TIM Belgia, yang dijuluki Setan-setan Merah karena memakai
kostum warna merah, telah menumbangkan mithos hasil seri dalam
pembukaan turnamen Piala dunia -- sejak 1966 selalu tanpa gol.
Disaksikan oleh 90.000 penonton yang memadati Stadion Nou Camp,
Barcelona, 13 Juni malam, Erwin Van den Berg mencetak gol
tunggal di gawang kesebelasan Argentina. "Gol yang berbau
offside, " kata Cesar Luis Menotti, pelatih Argentina, seusai
pertandingan. Ia mengkritik keras Jarguz, penjaga garis dari
Polandia, yang tak mengangkat bendera waktu Van den Berg
menerima umpan di belakang back kiri Tarantini.
Guy Thys, pelatih tim Belgia, menyebut kemenangan pemain
asuhannya sebagai hal wajar. Kegagalan Argentina mencetak gol
balasan, menurut dia, dikarenakan mereka tidak memperoleh
jawaban atas cara Belgia menguasai lapangan. "Ternyata Maradona
tidak istimewa," ujar Thys. Maradona, gelandang berharga US$ 8
juta, yang setiap pertandingan selalu dijaga ketat musuh,
ditakuti karena keahliannya merobek daerah pertahanan.
Gol tunggal Van den Berg tak cuma membuat Belgia menjadi
perbincangan di Grup III. Juga di pasar taruhan. Belgia, akan
turun melawan El Salvador, Sabtu malam, disebut-sebut sebagai
salah satu tim yang akan maju ke perempat final. Sebelumnya
mereka diperkirakan bakal tersisih dalam grup. Tapi Argentina
kalau-kalah satu kali lagi bisa tersisih. Semula calon kuat:
Argentina bersama Hongaria.
Prestasi Belgia dalam Piala Dunia di masa lalu memang tak pernah
mengesankan. Dari lima kali penampilan (1930, 1934, 1938, 1954
dan 1970) mereka tak satu kali pun berhasil melewati pool
penyisihan. Bahkan dalam dua turnamen terakhir gagal meraih
tiket finalis. "Masa lalu yang pahit," kata Thys. Dalam dekade
70-an itu Belgia sebetulnya cukup disegani lawan -- Klub
Anderlecht, Brussel, yang berstatus semiprofesional, pemegang
Piala Eropa 1976 dan 1978.
Ketika Thys ditunjuk menjadi pelatih tim nasional, tahun 1977,
hampir tak ada pemain senior yang dipunyai. Hingga ia terpaksa
merekrut kesebelasan junior -- di tahun itu menjuarai turnamen
Pemuda Eropa. Pemain intinya, waktu itu, adalah Eric Gerets,
Walter Meeuws, Paul Renquin, dan Jean Pfaff, semuanya ikut ke
Spanyol. Mujur bagi Thys adalah kembalinya Wilfried van Moer,
veteran Piala Dunia 1970, 37 tahun, memperkuat barisan tim
nasional.
Kesebelasan Belgia, yang pakai dinamo tua itu, ternyata tak
mengecewakan Thys. Tahun 1980 mereka menjadi runner up Kejuaraan
Eropa di Italia. Di final mereka dikalahkan Jerrnan Barat 1-2.
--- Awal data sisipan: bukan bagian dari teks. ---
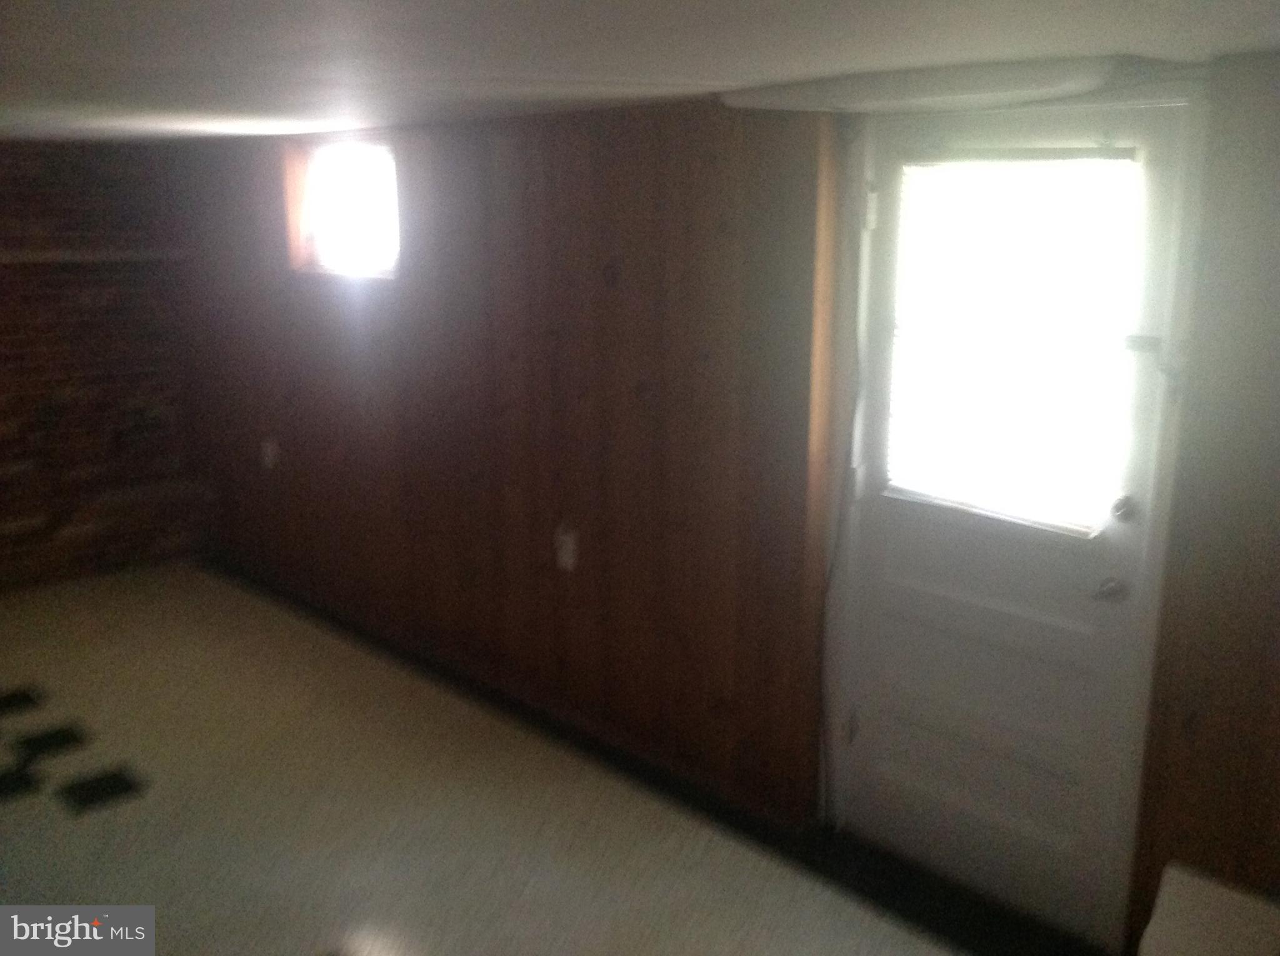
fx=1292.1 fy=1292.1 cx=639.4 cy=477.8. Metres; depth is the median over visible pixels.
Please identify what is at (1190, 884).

Dalam babak penyisihan ke Spanyol, Belgia, tergabung dalam Grup
II Eropa, menempati urutan teratas. Lawan yang disisihkannya,
antara lain, tim Belanda yang dikalahkan Argentina di final
Piala Dunia 1978.
Penampilan pemain asuhan Thy yang mengalahkan Argentina di
Barcelona belum membuat masyarakat Belgia optimistis terhadap
prestasi mereka "Kalau mereka mencapai semifinal baru
menakjubkan," tulis surat kabar Libre Belgique terbitan Brussel.